| Literature DB >> 35551365 |
Martin Hunt1,2, Jeremy Swann2, Bede Constantinides2, Philip W Fowler2, Zamin Iqbal1.
Abstract
SUMMARY: Viral sequence data from clinical samples frequently contain contaminating human reads, which must be removed prior to sharing for legal and ethical reasons. To enable host read removal for SARS-CoV-2 sequencing data on low-specification laptops, we developed ReadItAndKeep, a fast lightweight tool for Illumina and nanopore data that only keeps reads matching the SARS-CoV-2 genome. Peak RAM usage is typically below 10MB, and runtime less than one minute. We show that by excluding the polyA tail from the viral reference, ReadItAndKeep prevents bleed-through of human reads, whereas mapping to the human genome lets some reads escape.
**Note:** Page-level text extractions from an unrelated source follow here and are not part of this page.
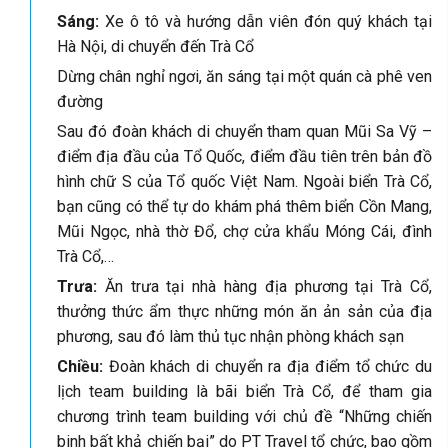
Sáng:
Xe ô tô và hướng dẫn viên đón quý khách tại
Hà Nội, di chuyển đến Trà Cổ
Dừng chân nghỉ ngơi, ăn sáng tại một quán cà phê ven
đường
Sau đó đoàn khách di chuyển tham quan Mũi Sa Vỹ –
điểm địa đầu của Tổ Quốc, điểm đầu tiên trên bản đồ
hình chữ S của Tổ quốc Việt Nam. Ngoài biển Trà Cổ,
bạn cũng có thể tự do khám phá thêm biển Cồn Mang,
Mũi Ngọc, nhà thờ Đổ, chợ cửa khẩu Móng Cái, đình
Trà Cổ,…
Trưa:
Ăn trưa tại nhà hàng địa phương tại Trà Cổ,
thưởng thức ẩm thực những món ăn ản sản của địa
phương, sau đó làm thủ tục nhận phòng khách sạn
Chiều:
Đoàn khách di chuyển ra địa điểm tổ chức du
lịch team building là bãi biển Trà Cổ, để tham gia
chương trình team building với chủ đề “Những chiến
binh bất khả chiến bại” do PT Travel tổ chức, bao gồm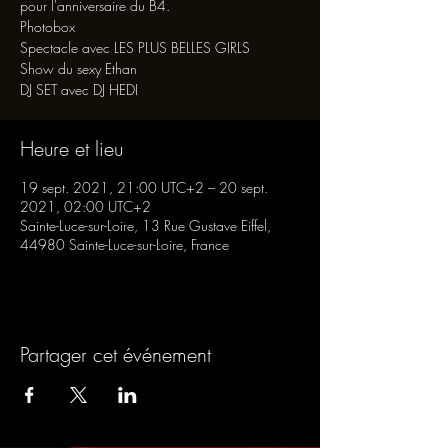
pour l'anniversaire du B4.
Photobox
Spectacle avec LES PLUS BELLES GIRLS
Show du sexy Ethan
Heure et lieu
19 sept. 2021, 21:00 UTC+2 – 20 sept.
2021, 02:00 UTC+2
Sainte-Luce-sur-Loire, 13 Rue Gustave Eiffel,
44980 Sainte-Luce-sur-Loire, France
Partager cet événement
We believe our test approach (including all possible reads from the human genome, human samples from each of the 26 populations in the 1000 genomes data, and a diverse set of SARS-CoV-2 genomes) will also be useful for others.Entities:
Year: 2022 PMID: 35551365 PMCID: PMC9191204 DOI: 10.1093/bioinformatics/btac311
Source DB: PubMed Journal: Bioinformatics ISSN: 1367-4803 Impact factor: 6.931
Summary of testing ReadItAndKeep and Dehumanizer on Human and SARS-CoV-2 reads
| Dataset | Samples | Total reads | Percent reads retained | Mean run time | Peak RAM (MB) | |||
|---|---|---|---|---|---|---|---|---|
| Dehumanizer | ReadItAndKeep | Dehumanizer | ReadItAndKeep | Dehumanizer | ReadItAndKeep | |||
| Human 75-mers | 1 | 3 182 668 318 | 0.763 | 0.0 | 5082 min | 83 min | 30 378 | 6 |
| Human 150-mers | 1 | 3 181 197 226 | 0.034 | 0.0 | 7332 min | 149 min | 30 376 | 6 |
| Human Illumina | 27 | 20 772 464 024 | 0.903 | 0.0 | 2860 min | 59 min | 11 831 | 8 |
| Human ONT | 1 | 15 666 887 | 10.283 | 0.0 | 9591 min | 103 min | 10 839 | 243 |
| SARS-CoV-2 75-mers | 1 | 29 796 | 100.0 | 100.0 | 48.0 s | 0.3s | 11 305 | 7 |
| SARS-CoV-2 150-mers | 1 | 29 721 | 100.0 | 100.0 | 48.0 s | 0.3s | 11 305 | 7 |
| SARS-CoV-2 Illumina | 246 | 610 451 014 | 99.994 | 99.894 | 102.4 s | 49.6s | 11 330 | 9 |
| SARS-CoV-2 ONT | 189 | 30 422 462 | 100.0 | 99.992 | 52.1 s | 14.3s | 8387 | 9 |
Note: Percent reads retained is calculated from summing across reads from all samples in the dataset. Mean run time is the mean wall clock time used across all samples in the dataset.